**Text:**
****

Before you decide to buy a puppy, consider whether an adult Havanese might better suit your needs and lifestyle. Puppies are loads of fun, but they require a lot of time and effort before they grow up to become the dog of your dreams. An adult Havanese may already have some training and will probably be less active, destructive and demanding than a puppy.
With an adult, you know more about what you’re getting in terms of personality and health and you can find adults through breeders or shelters. If you are interested in acquiring an older dog through breeders, ask them about purchasing a retired show dog or if they know of an adult dog who needs a new home. If you want to adopt a dog, read the advice below on how to do that.
There are many great options available if you want to adopt a dog from an animal shelter or breed rescue organization. Here is how to get started.
1. Use the Web
Sites like Petfinder.com and Adopt-a-Pet.com can have you searching for a Havanese in your area in no time flat. The site allows you to be very specific in your requests (housetraining status, for example) or very general (all the Havaneses available on Petfinder across the country). AnimalShelter can help you find animal rescue groups in your area. Also some local newspapers have “pets looking for homes” sections you can review.
Social media is another great way to find a dog. Post on your Facebook page that you are looking for a specific breed so that your entire community can be your eyes and ears.
2. Reach Out to Local Experts
Start talking with all the pet pros in your area about your desire for a Havanese. That includes vets, dog walkers, and groomers. When someone has to make the tough decision to give up a dog, that person will often ask her own trusted network for recommendations.
3. Talk to Breed Rescue
Networking can help you find a dog that may be the perfect companion for your family. You can also search online for other Havanese rescues in your area. Most people who love Havaneses love all Havaneses. That’s why breed clubs have rescue organizations devoted to taking care of homeless dogs. The Havanese Club of America’s rescue network can help you find a dog that may be the perfect companion for your family. You can also search online for other Havanese rescues in your area.
The great thing about breed rescue groups is that they tend to be very upfront about any health conditions the dogs may have and are a valuable resource for advice. They also often offer fostering opportunities so, with training, you could bring a Havanese home with you to see what the experience is like.
4. Key Questions to Ask
You now know the things to discuss with a breeder, but there are also questions you should discuss with shelter or rescue group staff or volunteers before you bring home a pup. These include:
What is his energy level?
How is he around other animals?
How does he respond to shelter workers, visitors, and children?
What is his personality like?
What is his age?
Is he housetrained?
Has he ever bitten or hurt anyone that they know of?
Are there any known health issues?
Wherever you acquire your Havanese, make sure you have a good contract with the seller, shelter or rescue group that spells out responsibilities on both sides. Petfinder offers an Adopters Bill of Rights that helps you understand what you can consider normal and appropriate when you get a dog from a shelter. In states with “puppy lemon laws,” be sure you and the person you get the dog from both understand your rights and recourses.
Puppy or adult, take your Havanese to your veterinarian soon after adoption. Your veterinarian will be able to spot problems, and will work with you to set up a preventive regimen that will help you avoid many health issues.

****

**Work order 1:**
Answer these questions from the Havanese adoption text:
(a) Which pet professionals does it name as people to talk with?
(b) What does Petfinder offer to help adopters understand what is normal and appropriate when getting a dog from a shelter?
(c) What kind of dog does it suggest asking breeders about purchasing?
**Work order 2:** Retype the Havanese adoption text from "How does he" up to and including "they know of?", without any changes.

****

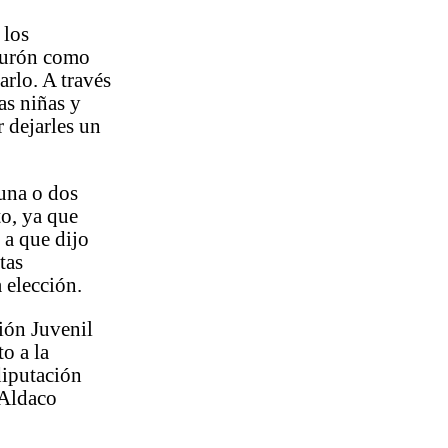
 los
nturón como
arlo. A través
as niñas y
r dejarles un
 una o dos
to, ya que
 a que dijo
tas
 elección.
ión Juvenil
o a la
diputación
 Aldaco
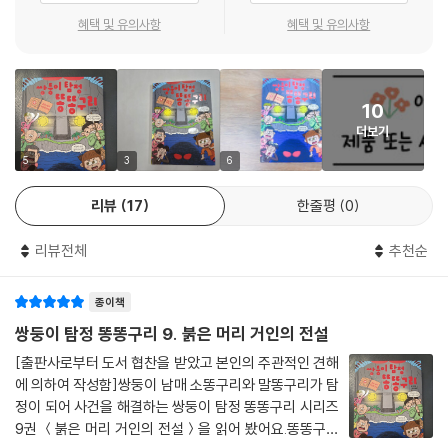
지 사건을 해결하면, 똥똥구리의 소원대로 영원히 사람으로 살 수 있게 해
혜택 및 유의사항
혜택 및 유의사항
준다고 했기 때문이다.
·들어는 봤나? 변신 탐정!
10
더보기
똥똥구리는 똥을 얹은 듯한 헤어스타일이 범상치 않다. 소똥구리 탐정은
똥에 대한 지식을 총동원하여 똥 폭탄을 제조하고, 말똥구리 탐정은 똥 굴
5
3
6
리기로 단련된 다리로 멋진 발차기를 날린다. ‘변신 탐정’이란 설정은 이야
리뷰
17
한줄평
0
기를 더해 갈수록 재미있는 역할을 한다.
리뷰전체
추천순
·우린 쌍둥이, 둘이서 해결한다고!
종이책
똥똥구리는 똥부심으로 똘똘 뭉친 쌍둥이 남매이다. 최고의 똥 폭탄 기술
자 소똥구리는 차분한 성격과 뛰어난 관찰력으로 사건을 풀어 가고, 최고
쌍둥이 탐정 똥똥구리 9. 붉은 머리 거인의 전설
의 발차기 선수 말똥구리는 엉뚱한 상상력으로 추리에 보탬이 된다. 둘이
[출판사로부터 도서 협찬을 받았고 본인의 주관적인 견해
함께라면 100가지 사건을 해결하는 건 시간문제라고!
에 의하여 작성함]쌍둥이 남매 소똥구리와 말똥구리가 탐
정이 되어 사건을 해결하는 쌍둥이 탐정 똥똥구리 시리즈
·숨은그림찾기·수수께끼 풀며 추리력과 관찰력이 쑥쑥
9권 ＜붉은 머리 거인의 전설＞을 읽어 봤어요.똥똥구리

****

**Reply 1:**
(a) Vets, dog walkers, and groomers.
(b) An Adopters Bill of Rights.
(c) A retired show dog.

**Reply 2:**
How does he respond to shelter workers, visitors, and children?
What is his personality like?
What is his age?
Is he housetrained?
Has he ever bitten or hurt anyone that they know of?